Notable Metrist-Reported Downtime
While these outages didn’t make the news, these issues caught by Metrist may have affected your company’s app and operations.
- AWS EC2 experienced networking issues in the US-East0-2 region for 20 minutes on September 26th. While AWS EC2 remained completely functional for users, external network calls experienced significantly latency, as observed through Metrist use of EC2 to monitor 28 other services from that region.
- Azure VMs was unable to create new instances in Azure East US 2 for 25 minutes on the 27th. The error message associated with the outage indicated that the platform was out of capacity.
- Azure AKS was unable to create deployments in Azure East US 2 for 31 minutes on the 27th. This outage was likely related to the Azure VM capacity issues, as if no VMs are are available, an AKS deployment can’t be created.
- CircleCI was down twice on the 26th. The first outage lasted 58 minutes and involved the platform being down then degraded when tested from the eastern US. The second outage involved the platform being unable to Run Monitor Docker Workflow for 30 minutes.
- Zoom was down (unable to join calls from parts of Canada) 10-30% of the time for 17 hours on the 27th. Then on the 2nd, 50% of the attempts to join Zoom timed out at the 2 minute mark for a total of 8 hours, 52 minutes.
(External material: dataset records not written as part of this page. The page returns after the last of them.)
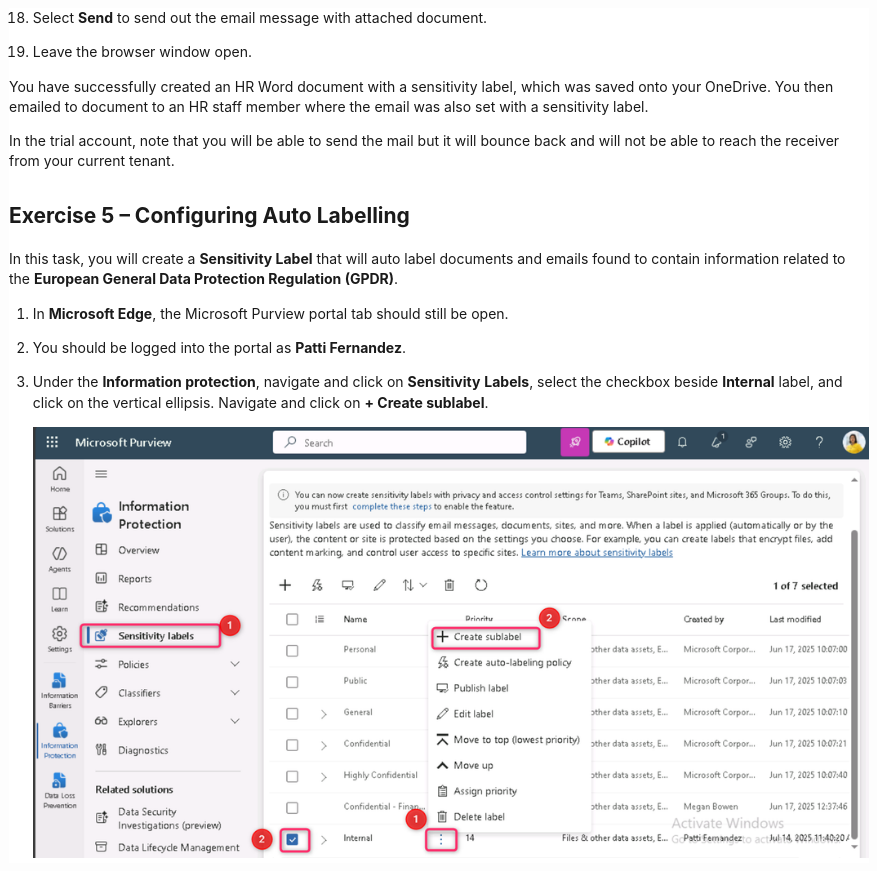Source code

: 18. Select **Send** to send out the email message with attached
    document.

19. Leave the browser window open.

You have successfully created an HR Word document with a sensitivity
label, which was saved onto your OneDrive. You then emailed to document
to an HR staff member where the email was also set with a sensitivity
label.

In the trial account, note that you will be able to send the mail but it
will bounce back and will not be able to reach the receiver from your
current tenant.

## Exercise 5 – Configuring Auto Labelling

In this task, you will create a **Sensitivity Label** that will auto
label documents and emails found to contain information related to
the **European General Data Protection Regulation (GPDR)**.

1.  In **Microsoft Edge**, the Microsoft Purview portal tab should still
    be open.

2.  You should be logged into the portal as **Patti Fernandez**.

3.  Under the **Information protection**, navigate and click on
    **Sensitivity** **Labels**, select the checkbox beside
    **Internal** label, and click on the vertical ellipsis. Navigate and
    click on **+ Create sublabel**.

    ![](./media/image71.png)
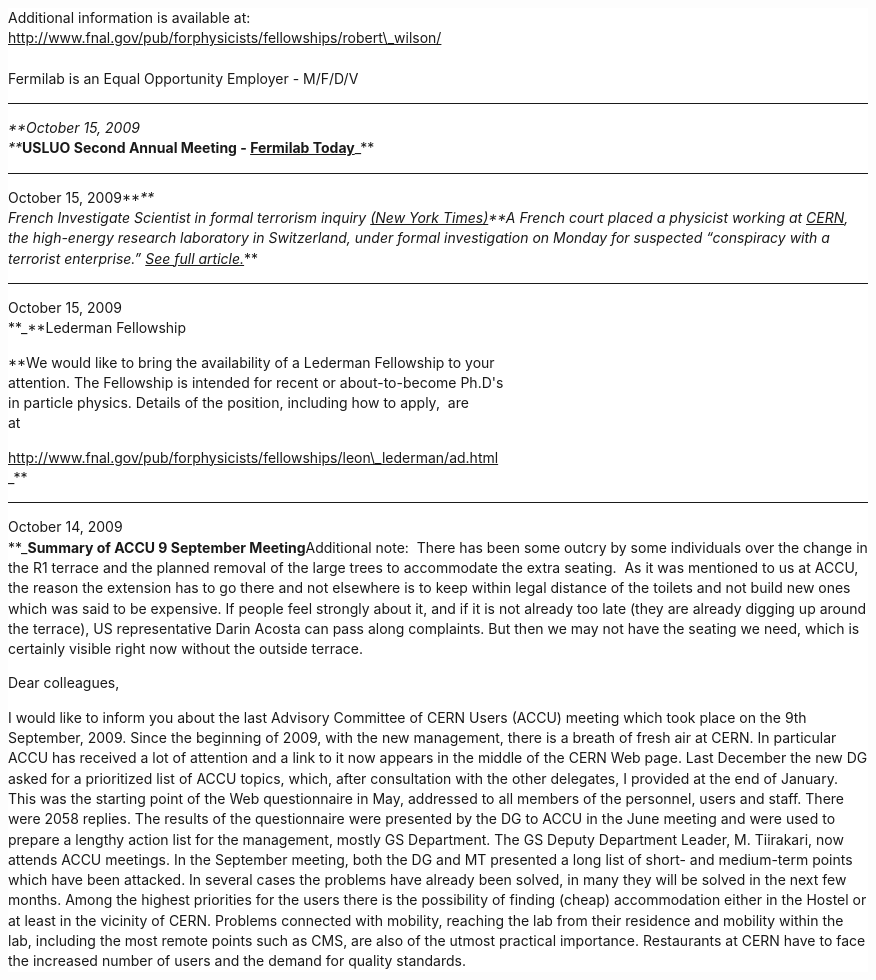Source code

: Additional information is available at:  
http://www.fnal.gov/pub/forphysicists/fellowships/robert\_wilson/  
   
Fermilab is an Equal Opportunity Employer - M/F/D/V  

* * *

_**October 15, 2009  
**_**USLUO Second Annual Meeting - [Fermilab Today](http://www.fnal.gov/pub/today/archive_2009/today09-10-15.html)**_**  

* * *

October 15, 2009**_**  
French Investigate Scientist in formal terrorism inquiry [(New York Times)](http://www.nytimes.com/2009/10/14/world/europe/14cern.html?_r=1)**A French court placed a physicist working at [CERN](http://topics.nytimes.com/top/reference/timestopics/organizations/c/cern/index.html?inline=nyt-org "More articles about CERN."), the high-energy research laboratory in Switzerland, under formal investigation on Monday for suspected “conspiracy with a terrorist enterprise.” [See full article.](http://www.nytimes.com/2009/10/14/world/europe/14cern.html?_r=1)_**  

* * *

October 15, 2009  
**_**Lederman Fellowship  
  
**We would like to bring the availability of a Lederman Fellowship to your  
attention. The Fellowship is intended for recent or about-to-become Ph.D's  
in particle physics. Details of the position, including how to apply,  are  
at  
  
http://www.fnal.gov/pub/forphysicists/fellowships/leon\_lederman/ad.html  
_**  

* * *

October 14, 2009  
**_**Summary of ACCU 9 September Meeting**Additional note:  There has been some outcry by some individuals over the change in the R1 terrace and the planned removal of the large trees to accommodate the extra seating.  As it was mentioned to us at ACCU, the reason the extension has to go there and not elsewhere is to keep within legal distance of the toilets and not build new ones which was said to be expensive. If people feel strongly about it, and if it is not already too late (they are already digging up around the terrace), US representative Darin Acosta can pass along complaints. But then we may not have the seating we need, which is certainly visible right now without the outside terrace.  
  
Dear colleagues,  
  
I would like to inform you about the last Advisory Committee of CERN Users (ACCU) meeting which took place on the 9th September, 2009. Since the beginning of 2009, with the new management, there is a breath of fresh air at CERN. In particular ACCU has received a lot of attention and a link to it now appears in the middle of the CERN Web page. Last December the new DG asked for a prioritized list of ACCU topics, which, after consultation with the other delegates, I provided at the end of January. This was the starting point of the Web questionnaire in May, addressed to all members of the personnel, users and staff. There were 2058 replies. The results of the questionnaire were presented by the DG to ACCU in the June meeting and were used to prepare a lengthy action list for the management, mostly GS Department. The GS Deputy Department Leader, M. Tiirakari, now attends ACCU meetings. In the September meeting, both the DG and MT presented a long list of short- and medium-term points which have been attacked. In several cases the problems have already been solved, in many they will be solved in the next few months. Among the highest priorities for the users there is the possibility of finding (cheap) accommodation either in the Hostel or at least in the vicinity of CERN. Problems connected with mobility, reaching the lab from their residence and mobility within the lab, including the most remote points such as CMS, are also of the utmost practical importance. Restaurants at CERN have to face the increased number of users and the demand for quality standards.  
  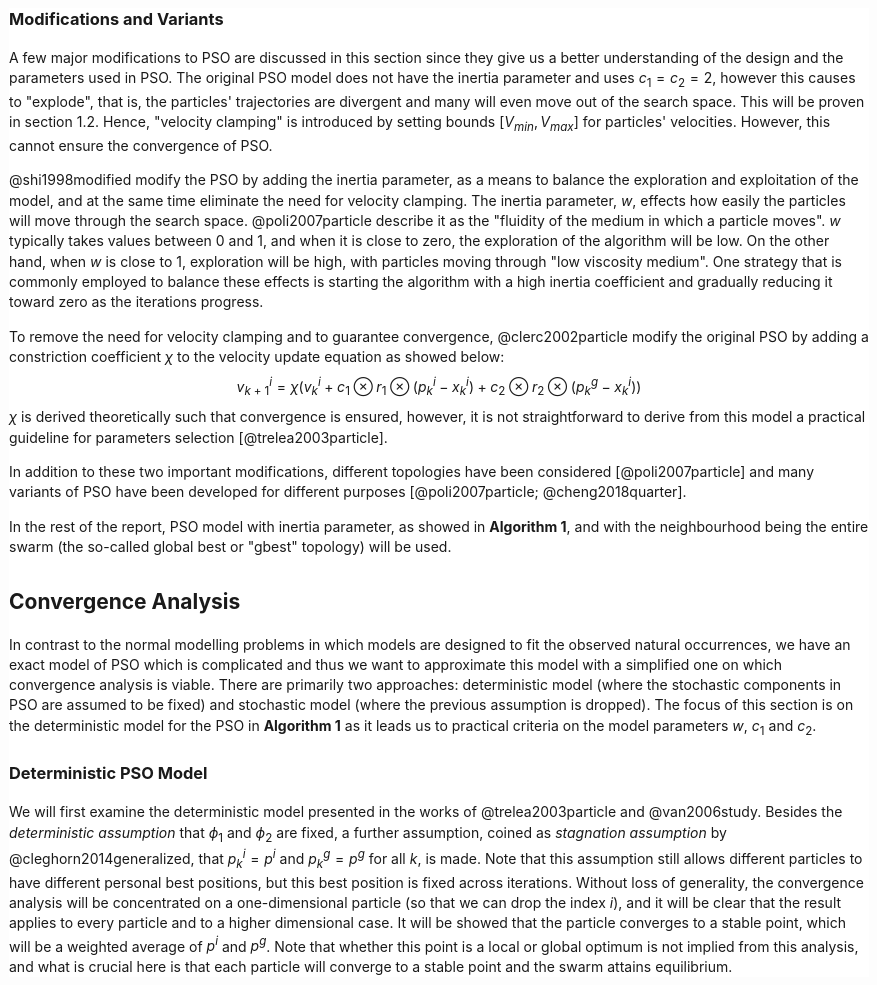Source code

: ### Modifications and Variants

A few major modifications to PSO are discussed in this section since they give us a better understanding of the design and the parameters used in PSO. The original PSO model does not have the inertia parameter and uses $c_1=c_2=2$, however this causes to "explode", that is, the particles' trajectories are divergent and many will even move out of the search space. This will be proven in section 1.2. Hence, "velocity clamping" is introduced by setting bounds $[V_{min},V_{max}]$ for particles' velocities. However, this cannot ensure the convergence of PSO.

@shi1998modified modify the PSO by adding the inertia parameter, as a means to balance the exploration and exploitation of the model, and at the same time eliminate the need for velocity clamping. The inertia parameter, $w$, effects how easily the particles will move through the search space. @poli2007particle describe it as the "fluidity of the medium in which a particle moves". $w$ typically takes values between 0 and 1, and when it is close to zero, the exploration of the algorithm will be low. On the other hand, when $w$ is close to 1, exploration will be high, with particles moving through "low viscosity medium". One strategy that is commonly employed to balance these effects is starting the algorithm with a high inertia coefficient and gradually reducing it toward zero as the iterations progress.

To remove the need for velocity clamping and to guarantee convergence, @clerc2002particle modify the original PSO by adding a constriction coefficient $\chi$ to the velocity update equation as showed below:
$$v_{k+1}^i = \chi\left(v_k^i + c_1\otimes r_1\otimes (p_k^i-x_k^i)+c_2\otimes r_2\otimes (p_k^g-x_k^i)\right)$$
$\chi$ is derived theoretically such that convergence is ensured, however, it is not straightforward to derive from this model a practical guideline for parameters selection [@trelea2003particle].

In addition to these two important modifications, different topologies have been considered [@poli2007particle] and many variants of PSO have been developed for different purposes [@poli2007particle; @cheng2018quarter]. 

In the rest of the report, PSO model with inertia parameter, as showed in __Algorithm 1__, and with the neighbourhood being the entire swarm (the so-called global best or "gbest" topology) will be used.

## Convergence Analysis

In contrast to the normal modelling problems in which models are designed to fit the observed natural occurrences, we have an exact model of PSO which is complicated and thus we want to approximate this model with a simplified one on which convergence analysis is viable. There are primarily two approaches: deterministic model (where the stochastic components in PSO are assumed to be fixed) and stochastic model (where the previous assumption is dropped). The focus of this section is on the deterministic model for the PSO in __Algorithm 1__ as it leads us to practical criteria on the model parameters $w$, $c_1$ and $c_2$.

### Deterministic PSO Model

We will first examine the deterministic model presented in the works of @trelea2003particle and @van2006study. Besides the _deterministic assumption_ that $\phi_1$ and $\phi_2$ are fixed, a further assumption, coined as _stagnation assumption_ by @cleghorn2014generalized, that $p_k^i=p^i$ and $p_k^g=p^g$ for all $k$, is made. Note that this assumption still allows different particles to have different personal best positions, but this best position is fixed across iterations. Without loss of generality, the convergence analysis will be concentrated on a one-dimensional particle (so that we can drop the index $i$), and it will be clear that the result applies to every particle and to a higher dimensional case. It will be showed that the particle converges to a stable point, which will be a weighted average of $p^i$ and $p^g$. Note that whether this point is a local or global optimum is not implied from this analysis, and what is crucial here is that each particle will converge to a stable point and the swarm attains equilibrium.
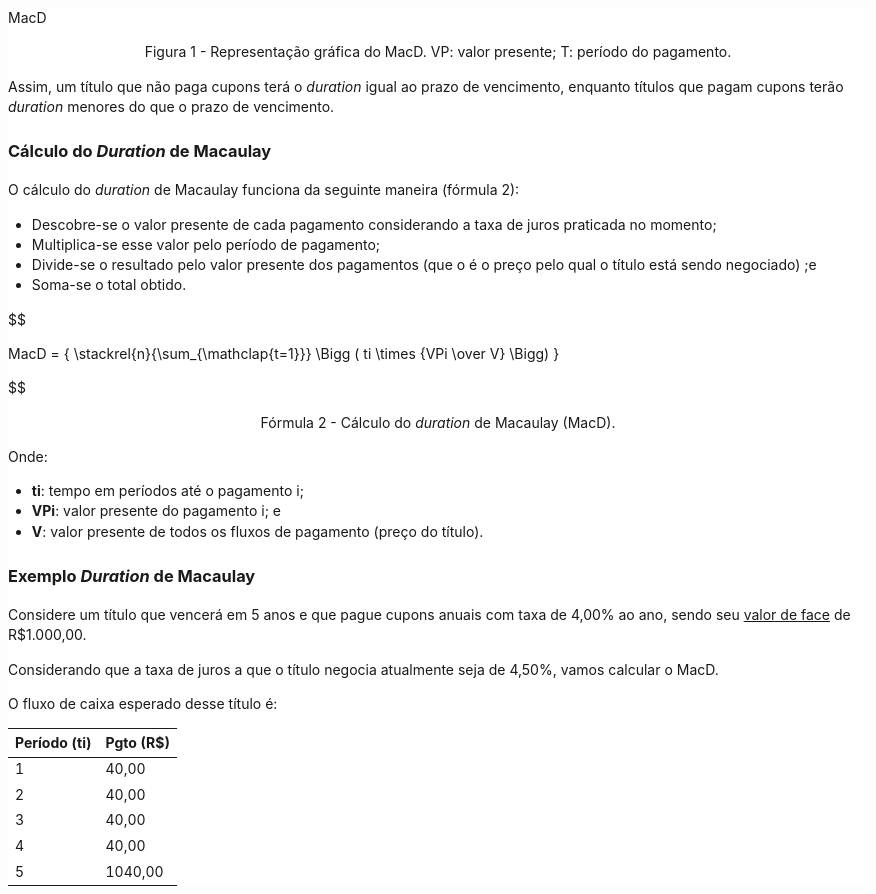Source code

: <text transform="matrix(1 0 0 1 159.627 122.559)" class="st0modDmacd st1modDmacd st2modDmacd">MacD</text>
</svg>
</div>

<p class="legenda" style="text-align:center">Figura 1 - Representação gráfica do MacD. VP: valor presente; T: período do pagamento.</p>



Assim, um título que não paga cupons terá o *duration* igual ao prazo de vencimento, enquanto títulos que pagam cupons terão *duration* menores do que o prazo de vencimento.


### Cálculo do *Duration* de Macaulay

O cálculo do *duration* de Macaulay funciona da seguinte maneira (fórmula 2):

- Descobre-se o valor presente de cada pagamento considerando a taxa de juros praticada no momento;
- Multiplica-se esse valor pelo período de pagamento;
- Divide-se o resultado pelo valor presente dos pagamentos (que o é o preço pelo qual o título está sendo negociado) ;e
- Soma-se o total obtido.


$$

MacD = { \stackrel{n}{\sum_{\mathclap{t=1}}} \Bigg ( ti \times {VPi \over V} \Bigg) }

$$

<p class="legenda" style="text-align:center">Fórmula 2 - Cálculo do <em>duration</em> de Macaulay (MacD).</p>

Onde:

- **ti**: tempo em períodos até o pagamento i;
- **VPi**: valor presente do pagamento i; e
- **V**: valor presente de todos os fluxos de pagamento (preço do título).



### Exemplo *Duration* de Macaulay

Considere um título que vencerá em 5 anos e que pague cupons anuais com taxa de 4,00% ao ano, sendo seu [valor de face](/enciclopedia/termos/v/valor-de-face) de R\$1.000,00.

Considerando que a taxa de juros a que o título negocia atualmente seja de 4,50%, vamos calcular o MacD.

O fluxo de caixa esperado desse título é:

|Período (ti)|Pgto (R\$)|
|-------|-----|
|1|40,00|
|2|40,00|
|3|40,00|
|4|40,00|
|5|1040,00|
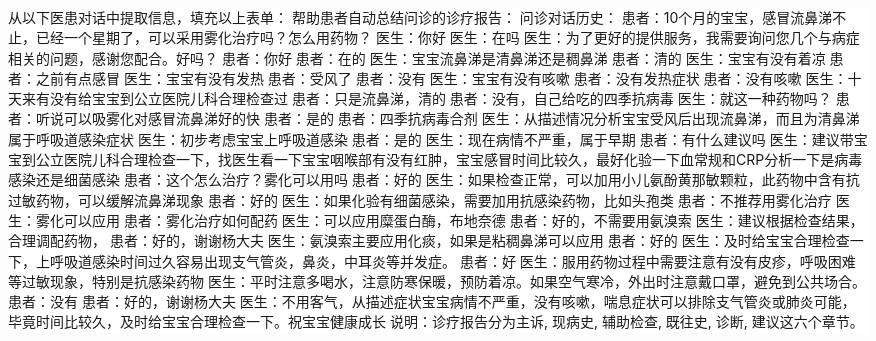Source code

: 从以下医患对话中提取信息，填充以上表单：
帮助患者自动总结问诊的诊疗报告：
问诊对话历史：
患者：10个月的宝宝，感冒流鼻涕不止，已经一个星期了，可以采用雾化治疗吗？怎么用药物？
医生：你好
医生：在吗
医生：为了更好的提供服务，我需要询问您几个与病症相关的问题，感谢您配合。好吗？
患者：你好
患者：在的
医生：宝宝流鼻涕是清鼻涕还是稠鼻涕
患者：清的
医生：宝宝有没有着凉
患者：之前有点感冒
医生：宝宝有没有发热
患者：受风了
患者：没有
医生：宝宝有没有咳嗽
患者：没有发热症状
患者：没有咳嗽
医生：十天来有没有给宝宝到公立医院儿科合理检查过
患者：只是流鼻涕，清的
患者：没有，自己给吃的四季抗病毒
医生：就这一种药物吗？
患者：听说可以吸雾化对感冒流鼻涕好的快
患者：是的
患者：四季抗病毒合剂
医生：从描述情况分析宝宝受风后出现流鼻涕，而且为清鼻涕属于呼吸道感染症状
医生：初步考虑宝宝上呼吸道感染
患者：是的
医生：现在病情不严重，属于早期
患者：有什么建议吗
医生：建议带宝宝到公立医院儿科合理检查一下，找医生看一下宝宝咽喉部有没有红肿，宝宝感冒时间比较久，最好化验一下血常规和CRP分析一下是病毒感染还是细菌感染
患者：这个怎么治疗？雾化可以用吗
患者：好的
医生：如果检查正常，可以加用小儿氨酚黄那敏颗粒，此药物中含有抗过敏药物，可以缓解流鼻涕现象
患者：好的
医生：如果化验有细菌感染，需要加用抗感染药物，比如头孢类
患者：不推荐用雾化治疗
医生：雾化可以应用
患者：雾化治疗如何配药
医生：可以应用糜蛋白酶，布地奈德
患者：好的，不需要用氨溴索
医生：建议根据检查结果，合理调配药物，
患者：好的，谢谢杨大夫
医生：氨溴索主要应用化痰，如果是粘稠鼻涕可以应用
患者：好的
医生：及时给宝宝合理检查一下，上呼吸道感染时间过久容易出现支气管炎，鼻炎，中耳炎等并发症。
患者：好
医生：服用药物过程中需要注意有没有皮疹，呼吸困难等过敏现象，特别是抗感染药物
医生：平时注意多喝水，注意防寒保暖，预防着凉。如果空气寒冷，外出时注意戴口罩，避免到公共场合。
患者：没有
患者：好的，谢谢杨大夫
医生：不用客气，从描述症状宝宝病情不严重，没有咳嗽，喘息症状可以排除支气管炎或肺炎可能，毕竟时间比较久，及时给宝宝合理检查一下。祝宝宝健康成长
说明：诊疗报告分为主诉, 现病史, 辅助检查, 既往史, 诊断, 建议这六个章节。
- Sentry had issues for about 23 minutes on the 20th, in which issue creation wait times spiked to about 5 minutes in all North America regions. The latency for this product usually averages about 12 seconds.
- Cloudflare was down in parts of the US Northwest region, with ping checks not responding and some CDN and DNS checks failing for about 1 hour and 9 minutes on the 2nd.